**Task to complete:**
Collect every line of the listing that contains the string "multiple", treating uppercase and lowercase as different.

....................

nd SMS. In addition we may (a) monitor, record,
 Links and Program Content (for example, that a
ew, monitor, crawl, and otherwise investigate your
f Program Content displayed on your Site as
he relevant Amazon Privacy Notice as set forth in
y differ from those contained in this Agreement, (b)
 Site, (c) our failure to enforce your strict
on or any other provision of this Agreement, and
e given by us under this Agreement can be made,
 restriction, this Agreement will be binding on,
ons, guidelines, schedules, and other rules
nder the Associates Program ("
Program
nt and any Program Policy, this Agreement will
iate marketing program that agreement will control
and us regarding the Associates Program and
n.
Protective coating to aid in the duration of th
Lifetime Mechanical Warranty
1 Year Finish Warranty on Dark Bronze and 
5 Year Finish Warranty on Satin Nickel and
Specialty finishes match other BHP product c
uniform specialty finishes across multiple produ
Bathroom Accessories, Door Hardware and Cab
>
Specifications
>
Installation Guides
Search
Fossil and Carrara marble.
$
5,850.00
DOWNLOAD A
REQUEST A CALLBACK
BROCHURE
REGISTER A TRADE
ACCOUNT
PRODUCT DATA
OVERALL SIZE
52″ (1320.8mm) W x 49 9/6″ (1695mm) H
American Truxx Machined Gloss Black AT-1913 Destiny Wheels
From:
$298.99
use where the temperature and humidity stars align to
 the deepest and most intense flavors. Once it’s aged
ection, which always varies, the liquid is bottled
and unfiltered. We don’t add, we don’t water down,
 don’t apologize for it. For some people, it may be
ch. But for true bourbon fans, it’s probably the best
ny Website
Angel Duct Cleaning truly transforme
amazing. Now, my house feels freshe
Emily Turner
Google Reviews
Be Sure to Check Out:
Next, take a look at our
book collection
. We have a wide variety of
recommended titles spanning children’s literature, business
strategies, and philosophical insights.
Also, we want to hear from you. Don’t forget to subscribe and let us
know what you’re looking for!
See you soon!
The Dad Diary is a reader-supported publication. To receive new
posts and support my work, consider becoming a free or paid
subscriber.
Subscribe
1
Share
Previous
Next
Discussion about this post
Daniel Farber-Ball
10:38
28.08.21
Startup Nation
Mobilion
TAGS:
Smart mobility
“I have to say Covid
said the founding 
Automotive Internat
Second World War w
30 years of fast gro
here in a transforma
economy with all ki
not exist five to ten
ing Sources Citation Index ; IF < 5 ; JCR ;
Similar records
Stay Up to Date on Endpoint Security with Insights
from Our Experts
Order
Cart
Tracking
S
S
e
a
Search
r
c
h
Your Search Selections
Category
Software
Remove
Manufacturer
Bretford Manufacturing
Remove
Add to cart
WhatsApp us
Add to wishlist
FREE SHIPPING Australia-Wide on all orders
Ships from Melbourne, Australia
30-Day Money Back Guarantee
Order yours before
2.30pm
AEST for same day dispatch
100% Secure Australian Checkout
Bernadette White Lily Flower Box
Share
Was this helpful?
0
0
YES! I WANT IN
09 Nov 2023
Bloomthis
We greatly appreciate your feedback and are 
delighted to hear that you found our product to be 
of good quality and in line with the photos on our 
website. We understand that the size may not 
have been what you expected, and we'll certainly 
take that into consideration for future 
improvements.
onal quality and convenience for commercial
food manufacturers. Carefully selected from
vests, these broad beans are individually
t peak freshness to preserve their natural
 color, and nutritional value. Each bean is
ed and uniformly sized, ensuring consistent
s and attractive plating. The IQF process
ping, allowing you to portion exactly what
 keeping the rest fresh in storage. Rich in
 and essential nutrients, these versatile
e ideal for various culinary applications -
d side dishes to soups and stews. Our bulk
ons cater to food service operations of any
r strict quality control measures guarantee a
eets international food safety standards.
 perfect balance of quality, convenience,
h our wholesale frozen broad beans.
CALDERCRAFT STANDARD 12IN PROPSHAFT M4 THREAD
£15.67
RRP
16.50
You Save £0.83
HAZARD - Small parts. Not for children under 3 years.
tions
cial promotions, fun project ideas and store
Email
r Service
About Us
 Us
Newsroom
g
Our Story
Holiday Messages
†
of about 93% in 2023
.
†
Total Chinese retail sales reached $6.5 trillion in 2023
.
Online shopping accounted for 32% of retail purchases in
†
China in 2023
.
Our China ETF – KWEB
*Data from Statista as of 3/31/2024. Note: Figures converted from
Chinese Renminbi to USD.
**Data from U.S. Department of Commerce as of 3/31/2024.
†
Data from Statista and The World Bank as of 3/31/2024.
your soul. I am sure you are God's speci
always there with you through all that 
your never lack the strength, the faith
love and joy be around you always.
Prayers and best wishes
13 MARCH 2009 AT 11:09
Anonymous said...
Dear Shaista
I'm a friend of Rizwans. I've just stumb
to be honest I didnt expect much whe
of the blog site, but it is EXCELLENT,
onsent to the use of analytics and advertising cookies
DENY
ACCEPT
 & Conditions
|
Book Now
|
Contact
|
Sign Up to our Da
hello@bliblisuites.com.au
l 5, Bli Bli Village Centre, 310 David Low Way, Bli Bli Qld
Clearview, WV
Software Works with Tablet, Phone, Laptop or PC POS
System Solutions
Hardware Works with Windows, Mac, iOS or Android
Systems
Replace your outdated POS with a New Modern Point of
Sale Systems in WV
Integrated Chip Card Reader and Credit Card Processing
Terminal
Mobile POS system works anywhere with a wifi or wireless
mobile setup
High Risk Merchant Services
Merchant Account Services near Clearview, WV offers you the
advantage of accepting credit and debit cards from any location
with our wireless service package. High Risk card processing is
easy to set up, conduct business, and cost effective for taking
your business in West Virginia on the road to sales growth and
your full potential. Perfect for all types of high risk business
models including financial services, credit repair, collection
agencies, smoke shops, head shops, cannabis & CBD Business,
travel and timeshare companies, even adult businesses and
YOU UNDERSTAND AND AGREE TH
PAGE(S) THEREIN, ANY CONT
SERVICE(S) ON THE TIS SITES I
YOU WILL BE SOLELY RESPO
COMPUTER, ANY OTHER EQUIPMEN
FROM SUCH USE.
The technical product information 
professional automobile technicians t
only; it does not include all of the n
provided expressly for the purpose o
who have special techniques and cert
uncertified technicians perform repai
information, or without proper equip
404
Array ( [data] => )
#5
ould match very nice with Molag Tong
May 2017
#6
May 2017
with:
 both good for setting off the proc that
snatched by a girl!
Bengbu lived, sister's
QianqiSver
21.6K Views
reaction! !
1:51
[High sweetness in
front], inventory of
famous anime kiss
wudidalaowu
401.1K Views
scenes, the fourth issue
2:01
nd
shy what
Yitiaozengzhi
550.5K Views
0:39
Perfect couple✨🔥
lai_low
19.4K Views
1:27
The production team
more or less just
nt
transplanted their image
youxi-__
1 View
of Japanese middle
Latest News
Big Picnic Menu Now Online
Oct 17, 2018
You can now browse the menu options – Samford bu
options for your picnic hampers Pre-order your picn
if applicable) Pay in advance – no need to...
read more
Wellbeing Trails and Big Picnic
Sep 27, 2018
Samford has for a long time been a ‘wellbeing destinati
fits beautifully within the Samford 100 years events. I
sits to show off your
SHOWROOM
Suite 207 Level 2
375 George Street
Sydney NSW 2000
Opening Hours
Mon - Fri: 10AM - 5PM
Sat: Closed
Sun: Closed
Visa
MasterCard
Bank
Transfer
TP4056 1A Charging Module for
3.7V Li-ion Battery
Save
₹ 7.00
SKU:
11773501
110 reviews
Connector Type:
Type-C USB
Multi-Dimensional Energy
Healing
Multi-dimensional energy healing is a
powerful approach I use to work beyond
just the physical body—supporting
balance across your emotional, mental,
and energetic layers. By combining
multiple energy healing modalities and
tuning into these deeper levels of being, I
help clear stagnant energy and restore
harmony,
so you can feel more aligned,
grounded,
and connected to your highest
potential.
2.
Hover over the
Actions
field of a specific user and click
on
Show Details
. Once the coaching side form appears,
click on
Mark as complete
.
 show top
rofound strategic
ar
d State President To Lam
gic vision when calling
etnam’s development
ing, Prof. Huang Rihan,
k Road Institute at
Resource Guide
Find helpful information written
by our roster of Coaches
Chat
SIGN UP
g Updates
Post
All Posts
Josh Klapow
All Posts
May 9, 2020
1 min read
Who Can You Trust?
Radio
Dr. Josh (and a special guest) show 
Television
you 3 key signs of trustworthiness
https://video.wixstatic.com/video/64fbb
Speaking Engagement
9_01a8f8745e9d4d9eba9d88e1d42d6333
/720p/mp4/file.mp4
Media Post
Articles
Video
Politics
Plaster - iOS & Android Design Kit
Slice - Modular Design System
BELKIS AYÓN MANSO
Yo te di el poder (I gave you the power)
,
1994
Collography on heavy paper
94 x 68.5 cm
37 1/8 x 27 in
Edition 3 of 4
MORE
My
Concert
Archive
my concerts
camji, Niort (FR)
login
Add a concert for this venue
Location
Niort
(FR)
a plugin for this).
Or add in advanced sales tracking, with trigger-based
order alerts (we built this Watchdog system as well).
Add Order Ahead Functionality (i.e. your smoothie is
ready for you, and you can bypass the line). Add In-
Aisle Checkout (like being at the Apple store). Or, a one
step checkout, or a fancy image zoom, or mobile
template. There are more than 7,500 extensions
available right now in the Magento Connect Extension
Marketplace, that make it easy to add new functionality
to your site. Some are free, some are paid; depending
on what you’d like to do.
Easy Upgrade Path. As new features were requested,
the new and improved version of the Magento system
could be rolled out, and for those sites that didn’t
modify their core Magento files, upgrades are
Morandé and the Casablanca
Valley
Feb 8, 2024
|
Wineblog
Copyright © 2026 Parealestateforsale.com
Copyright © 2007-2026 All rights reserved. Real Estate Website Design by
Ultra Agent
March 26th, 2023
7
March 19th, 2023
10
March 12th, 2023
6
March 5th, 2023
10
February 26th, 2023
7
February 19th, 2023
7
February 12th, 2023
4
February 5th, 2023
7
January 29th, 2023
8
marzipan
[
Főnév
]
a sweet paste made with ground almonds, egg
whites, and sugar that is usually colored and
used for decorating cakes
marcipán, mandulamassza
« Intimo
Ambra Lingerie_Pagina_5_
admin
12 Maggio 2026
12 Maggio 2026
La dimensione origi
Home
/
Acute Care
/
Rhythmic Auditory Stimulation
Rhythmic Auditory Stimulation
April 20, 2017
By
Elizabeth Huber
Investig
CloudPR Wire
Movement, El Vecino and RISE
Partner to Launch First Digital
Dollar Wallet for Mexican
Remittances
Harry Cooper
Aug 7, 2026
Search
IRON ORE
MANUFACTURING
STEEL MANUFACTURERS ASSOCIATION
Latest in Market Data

....................

**Your response:**
uniform specialty finishes across multiple produ
multiple energy healing modalities and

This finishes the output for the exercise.